Meryl Streep, who wore Lanvin to the Oscars multiple times, says that his dresses “are the only ones that make me feel like myself — or even a better version of her! When it becomes necessary for me to become that outsize, overpraised monument to the changing status of women in the cinema and the world — that’s when I need Alber the most. He is undaunted by all of it — my insecurities, my weight, my height, my age. He just makes me feel lovely.”
Natalie Portman considers him a philosopher-mentor who advised her, “Wear flats. You’re short. It’s much cooler not to pretend.” Even clients as diverse as Jennifer Lopez, Rihanna and Kim Kardashian, who would normally be in va-va-voom fashion, would discover another part of themselves when Alber got to know them and designed something less overtly sexy.
Despite his success at Lanvin, however, he was unceremoniously fired in 2015. He apparently couldn’t come up with enough “it” bags or accessories that were driving the big fashion houses, which the management wanted to emulate, among other business practices that Alber was not amenable to.

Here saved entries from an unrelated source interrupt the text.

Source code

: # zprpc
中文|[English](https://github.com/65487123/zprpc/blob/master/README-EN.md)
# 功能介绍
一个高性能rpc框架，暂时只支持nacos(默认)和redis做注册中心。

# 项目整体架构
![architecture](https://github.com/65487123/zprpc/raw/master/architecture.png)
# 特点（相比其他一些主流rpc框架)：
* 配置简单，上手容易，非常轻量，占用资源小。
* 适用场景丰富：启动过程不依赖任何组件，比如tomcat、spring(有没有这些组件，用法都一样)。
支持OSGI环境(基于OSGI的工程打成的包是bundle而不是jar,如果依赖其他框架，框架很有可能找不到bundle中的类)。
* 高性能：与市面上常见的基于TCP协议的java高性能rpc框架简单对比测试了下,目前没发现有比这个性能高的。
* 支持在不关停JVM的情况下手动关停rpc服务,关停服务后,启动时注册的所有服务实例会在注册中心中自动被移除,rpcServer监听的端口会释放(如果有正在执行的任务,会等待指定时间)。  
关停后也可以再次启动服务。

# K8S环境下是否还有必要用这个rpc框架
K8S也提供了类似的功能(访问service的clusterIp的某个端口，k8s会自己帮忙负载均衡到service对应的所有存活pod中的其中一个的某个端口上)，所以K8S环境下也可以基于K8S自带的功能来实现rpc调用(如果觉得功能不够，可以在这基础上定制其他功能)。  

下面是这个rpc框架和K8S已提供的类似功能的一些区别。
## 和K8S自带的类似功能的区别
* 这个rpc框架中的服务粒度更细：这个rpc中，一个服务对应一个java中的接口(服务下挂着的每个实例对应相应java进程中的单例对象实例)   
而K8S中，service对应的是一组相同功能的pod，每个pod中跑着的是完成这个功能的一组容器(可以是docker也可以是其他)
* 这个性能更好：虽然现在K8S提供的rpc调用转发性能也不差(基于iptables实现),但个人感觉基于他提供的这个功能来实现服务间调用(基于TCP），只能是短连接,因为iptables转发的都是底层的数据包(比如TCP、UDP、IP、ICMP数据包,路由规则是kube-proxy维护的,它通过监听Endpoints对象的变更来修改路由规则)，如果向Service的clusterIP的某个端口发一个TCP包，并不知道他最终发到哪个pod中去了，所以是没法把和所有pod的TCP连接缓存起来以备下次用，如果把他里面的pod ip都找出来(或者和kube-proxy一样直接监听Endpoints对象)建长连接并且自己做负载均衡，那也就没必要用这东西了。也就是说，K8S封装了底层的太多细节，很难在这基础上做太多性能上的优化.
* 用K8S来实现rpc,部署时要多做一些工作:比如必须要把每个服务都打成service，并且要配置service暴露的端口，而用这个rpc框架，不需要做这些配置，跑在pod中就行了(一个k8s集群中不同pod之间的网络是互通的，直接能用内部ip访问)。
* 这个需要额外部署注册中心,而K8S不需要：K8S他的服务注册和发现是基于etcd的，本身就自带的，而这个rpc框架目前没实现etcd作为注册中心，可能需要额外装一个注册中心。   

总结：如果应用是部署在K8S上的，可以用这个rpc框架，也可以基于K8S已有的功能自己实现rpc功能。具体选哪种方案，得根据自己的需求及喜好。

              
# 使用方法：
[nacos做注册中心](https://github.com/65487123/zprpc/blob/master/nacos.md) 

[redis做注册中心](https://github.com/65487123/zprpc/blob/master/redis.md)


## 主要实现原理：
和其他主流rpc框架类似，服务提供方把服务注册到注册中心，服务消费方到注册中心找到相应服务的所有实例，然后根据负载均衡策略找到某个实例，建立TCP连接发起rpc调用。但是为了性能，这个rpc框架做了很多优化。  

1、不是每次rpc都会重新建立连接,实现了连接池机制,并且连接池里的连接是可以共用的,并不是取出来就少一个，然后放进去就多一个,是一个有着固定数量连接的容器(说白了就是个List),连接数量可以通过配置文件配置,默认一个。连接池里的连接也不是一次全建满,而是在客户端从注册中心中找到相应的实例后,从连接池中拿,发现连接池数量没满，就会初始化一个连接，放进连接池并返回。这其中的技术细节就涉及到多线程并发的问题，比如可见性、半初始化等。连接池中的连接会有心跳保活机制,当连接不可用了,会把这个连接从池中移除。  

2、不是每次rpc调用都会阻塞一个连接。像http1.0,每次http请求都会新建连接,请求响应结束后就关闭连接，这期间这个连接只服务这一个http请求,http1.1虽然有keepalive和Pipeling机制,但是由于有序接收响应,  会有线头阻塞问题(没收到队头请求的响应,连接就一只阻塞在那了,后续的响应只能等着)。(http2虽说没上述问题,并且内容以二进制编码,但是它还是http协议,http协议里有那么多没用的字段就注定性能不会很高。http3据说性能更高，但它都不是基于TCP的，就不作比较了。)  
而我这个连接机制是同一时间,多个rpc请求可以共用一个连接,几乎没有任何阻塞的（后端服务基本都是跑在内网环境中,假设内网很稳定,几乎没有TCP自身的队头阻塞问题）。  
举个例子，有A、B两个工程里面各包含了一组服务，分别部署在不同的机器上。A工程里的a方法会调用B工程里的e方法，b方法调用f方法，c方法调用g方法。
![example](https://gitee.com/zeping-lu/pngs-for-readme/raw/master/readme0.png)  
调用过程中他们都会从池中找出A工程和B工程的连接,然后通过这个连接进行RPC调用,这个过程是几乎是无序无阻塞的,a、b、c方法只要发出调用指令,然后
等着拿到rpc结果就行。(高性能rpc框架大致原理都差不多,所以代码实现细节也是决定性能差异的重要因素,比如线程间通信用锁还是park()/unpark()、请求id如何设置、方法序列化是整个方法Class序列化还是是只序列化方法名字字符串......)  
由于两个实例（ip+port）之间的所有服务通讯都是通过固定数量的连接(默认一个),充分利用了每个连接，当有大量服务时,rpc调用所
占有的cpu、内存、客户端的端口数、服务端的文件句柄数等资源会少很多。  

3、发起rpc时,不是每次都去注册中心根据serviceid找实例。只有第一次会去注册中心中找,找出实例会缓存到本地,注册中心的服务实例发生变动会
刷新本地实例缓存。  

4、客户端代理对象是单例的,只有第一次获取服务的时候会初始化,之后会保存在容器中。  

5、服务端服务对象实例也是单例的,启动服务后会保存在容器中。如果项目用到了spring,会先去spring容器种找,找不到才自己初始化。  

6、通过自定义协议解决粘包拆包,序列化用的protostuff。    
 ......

He also lamented how the system of too many collections and too many pieces was detrimental to the essence of fashion and creativity: “And now, we have to create a buzz, making sure it looks good in pictures. The screen has to scream. Loudness is the new cool. I prefer whispering. It goes deeper and lasts longer.”
For the next five years, he wandered the world meeting people from Silicon Valley to Switzerland and questioning fashion and his role in it while doing collaborations.
Finally, in 2019, he found an answer in a new brand: AZ factory. Backed by Swiss luxury company Richemont, it was based on the concept of using technology in the service of beauty — creating clothes that solved women’s problems, at a more accessible price, with sizes XXS to XXXXL and sold directly to them. Launched in January 2021, it embraces the new age of body positivity, investing in high-tech stretch knit fabrics to combine glamour with comfort.
“The dress that creates the perfect shape — that was yesterday,” he said at the launch. “I don’t want to make clothes that bring more stress to women. I want my dresses to be like hugs.”
Such a fitting finale to a life dedicated to make women feel beautiful and loved. And with his legacy, the women of the world and all lovers of fashion can only hug him back many times over.